Explaining how it works online, the EU said: “EU lawmakers have agreed that the biggest messaging services (such as WhatsApp, Facebook Messenger or iMessage) will have to open up and interact with platforms smaller couriers, if requested.
“Users on small or large platforms could then exchange messages, send files or make video calls via messaging apps, giving them more choice. Regarding the interoperability obligation for social networks , the co-legislators have agreed that these interoperability provisions will be assessed in the future.”
While that might sound exciting on paper…security experts have warned that it could make it difficult, if not impossible, to ensure that end-to-end encryption remains between different applications.
Due to the precision of cryptography, there is no easy way to maintain the same level of encryption that WhatsApp users currently enjoy between WhatsApp users and a smaller messenger.

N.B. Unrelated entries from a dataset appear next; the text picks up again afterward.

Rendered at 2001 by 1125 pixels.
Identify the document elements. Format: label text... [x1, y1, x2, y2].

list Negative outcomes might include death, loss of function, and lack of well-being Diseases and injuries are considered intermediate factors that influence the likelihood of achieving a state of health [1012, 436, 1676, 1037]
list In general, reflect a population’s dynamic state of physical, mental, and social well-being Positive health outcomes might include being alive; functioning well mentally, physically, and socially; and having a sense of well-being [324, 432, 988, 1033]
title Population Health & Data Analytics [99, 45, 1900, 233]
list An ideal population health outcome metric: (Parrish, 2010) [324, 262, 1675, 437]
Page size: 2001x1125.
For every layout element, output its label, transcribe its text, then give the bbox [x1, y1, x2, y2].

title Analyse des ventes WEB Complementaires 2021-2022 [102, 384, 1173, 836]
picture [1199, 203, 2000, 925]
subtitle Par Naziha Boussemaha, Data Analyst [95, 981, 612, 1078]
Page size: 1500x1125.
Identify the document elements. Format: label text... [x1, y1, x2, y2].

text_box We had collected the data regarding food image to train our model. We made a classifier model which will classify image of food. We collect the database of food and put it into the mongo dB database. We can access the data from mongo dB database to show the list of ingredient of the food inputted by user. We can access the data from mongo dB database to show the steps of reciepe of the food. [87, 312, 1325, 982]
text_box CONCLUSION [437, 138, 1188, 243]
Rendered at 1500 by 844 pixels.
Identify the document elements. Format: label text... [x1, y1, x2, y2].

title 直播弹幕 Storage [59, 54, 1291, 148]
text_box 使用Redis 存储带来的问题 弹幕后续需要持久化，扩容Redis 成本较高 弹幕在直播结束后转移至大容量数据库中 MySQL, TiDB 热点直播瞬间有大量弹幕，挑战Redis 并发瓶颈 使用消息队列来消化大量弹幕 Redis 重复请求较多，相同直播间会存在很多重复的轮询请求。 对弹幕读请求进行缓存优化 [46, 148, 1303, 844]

Speaking to The Verge, Steven Bellovin – a professor at Columbia University – said: “Trying to reconcile two different cryptographic architectures simply cannot be done; one side or the other will have to make major changes. design that only works when the two online parties will be very different from those that work with stored messages… How do you get these two systems to interact?”
While Alex Stamos, the former head of security at Facebook, added, “There’s no way to allow end-to-end encryption without trusting each vendor to handle identity management. …If the goal is for all messaging systems to treat each other’s users exactly the same, then that’s a privacy and security nightmare.”
WhatsApp boss Will Cathcart also said the measures outlined by the DMA could “break or seriously infringe on privacy”.
Besides the impact on end-to-end encryption, Cathcart added that the measures outlined in the DMA could lead to an increase in spam and misinformation.
WhatsApp and other messengers concerned about AMD are now facing a tense wait to see if the legislation gets the green light.
Once the legal text of the DMA is finalised, it will have to be approved by both the European Parliament and the Council. Then it will enter into force 20 days after its publication in the Official Journal of the EU and the rules will apply six months after.